◆ Exercise details
Produce the records below again, word for word, but stop after the line that contains "Page size: 2001x1125.".

[Start of section]

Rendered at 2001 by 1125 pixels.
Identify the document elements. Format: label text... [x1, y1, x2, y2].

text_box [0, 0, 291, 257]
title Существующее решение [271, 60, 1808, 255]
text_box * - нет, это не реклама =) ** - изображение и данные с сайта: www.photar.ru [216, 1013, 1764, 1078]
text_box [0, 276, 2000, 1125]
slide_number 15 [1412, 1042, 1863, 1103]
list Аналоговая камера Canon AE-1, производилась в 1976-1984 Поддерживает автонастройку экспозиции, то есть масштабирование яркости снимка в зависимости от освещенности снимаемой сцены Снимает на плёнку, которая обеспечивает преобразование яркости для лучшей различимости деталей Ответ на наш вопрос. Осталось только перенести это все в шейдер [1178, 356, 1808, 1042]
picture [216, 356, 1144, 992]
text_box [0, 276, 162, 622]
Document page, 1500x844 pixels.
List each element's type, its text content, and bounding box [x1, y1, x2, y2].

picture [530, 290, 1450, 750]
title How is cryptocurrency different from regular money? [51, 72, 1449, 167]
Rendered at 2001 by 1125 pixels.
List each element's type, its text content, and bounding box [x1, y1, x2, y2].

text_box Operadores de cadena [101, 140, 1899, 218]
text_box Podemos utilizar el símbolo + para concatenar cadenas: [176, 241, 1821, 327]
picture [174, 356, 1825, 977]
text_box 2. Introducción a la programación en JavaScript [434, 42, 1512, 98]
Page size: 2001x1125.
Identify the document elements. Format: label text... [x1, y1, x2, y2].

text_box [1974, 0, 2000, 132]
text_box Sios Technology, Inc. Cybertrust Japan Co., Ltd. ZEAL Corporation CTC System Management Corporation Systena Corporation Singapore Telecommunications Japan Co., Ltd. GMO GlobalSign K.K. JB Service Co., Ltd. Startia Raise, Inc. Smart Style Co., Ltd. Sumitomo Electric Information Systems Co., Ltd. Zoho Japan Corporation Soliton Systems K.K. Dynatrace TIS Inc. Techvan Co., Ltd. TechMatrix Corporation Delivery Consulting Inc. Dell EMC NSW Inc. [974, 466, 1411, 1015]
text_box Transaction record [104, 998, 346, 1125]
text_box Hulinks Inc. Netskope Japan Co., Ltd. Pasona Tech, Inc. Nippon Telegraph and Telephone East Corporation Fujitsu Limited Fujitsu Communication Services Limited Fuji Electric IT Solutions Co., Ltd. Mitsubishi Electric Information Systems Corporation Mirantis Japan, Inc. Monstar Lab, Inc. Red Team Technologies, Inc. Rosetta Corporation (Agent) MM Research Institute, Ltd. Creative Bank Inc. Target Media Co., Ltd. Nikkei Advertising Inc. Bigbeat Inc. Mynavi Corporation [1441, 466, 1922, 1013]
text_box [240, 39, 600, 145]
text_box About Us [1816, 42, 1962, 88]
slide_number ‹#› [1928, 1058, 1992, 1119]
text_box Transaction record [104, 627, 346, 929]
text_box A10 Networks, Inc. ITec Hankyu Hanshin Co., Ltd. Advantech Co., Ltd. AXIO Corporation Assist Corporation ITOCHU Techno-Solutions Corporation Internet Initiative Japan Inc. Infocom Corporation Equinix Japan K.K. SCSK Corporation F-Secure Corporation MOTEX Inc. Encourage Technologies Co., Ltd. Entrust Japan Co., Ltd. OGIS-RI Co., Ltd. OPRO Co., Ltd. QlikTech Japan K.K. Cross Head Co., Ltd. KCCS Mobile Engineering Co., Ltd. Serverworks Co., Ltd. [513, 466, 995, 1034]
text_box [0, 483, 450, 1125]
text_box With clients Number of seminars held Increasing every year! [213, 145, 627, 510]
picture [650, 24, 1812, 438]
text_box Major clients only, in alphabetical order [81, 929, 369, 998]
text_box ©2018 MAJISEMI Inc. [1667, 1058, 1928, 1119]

[End of section]

◆ Output of the exercise
Rendered at 2001 by 1125 pixels.
Identify the document elements. Format: label text... [x1, y1, x2, y2].

text_box [0, 0, 291, 257]
title Существующее решение [271, 60, 1808, 255]
text_box * - нет, это не реклама =) ** - изображение и данные с сайта: www.photar.ru [216, 1013, 1764, 1078]
text_box [0, 276, 2000, 1125]
slide_number 15 [1412, 1042, 1863, 1103]
list Аналоговая камера Canon AE-1, производилась в 1976-1984 Поддерживает автонастройку экспозиции, то есть масштабирование яркости снимка в зависимости от освещенности снимаемой сцены Снимает на плёнку, которая обеспечивает преобразование яркости для лучшей различимости деталей Ответ на наш вопрос. Осталось только перенести это все в шейдер [1178, 356, 1808, 1042]
picture [216, 356, 1144, 992]
text_box [0, 276, 162, 622]
Document page, 1500x844 pixels.
List each element's type, its text content, and bounding box [x1, y1, x2, y2].

picture [530, 290, 1450, 750]
title How is cryptocurrency different from regular money? [51, 72, 1449, 167]
Rendered at 2001 by 1125 pixels.
List each element's type, its text content, and bounding box [x1, y1, x2, y2].

text_box Operadores de cadena [101, 140, 1899, 218]
text_box Podemos utilizar el símbolo + para concatenar cadenas: [176, 241, 1821, 327]
picture [174, 356, 1825, 977]
text_box 2. Introducción a la programación en JavaScript [434, 42, 1512, 98]
Page size: 2001x1125.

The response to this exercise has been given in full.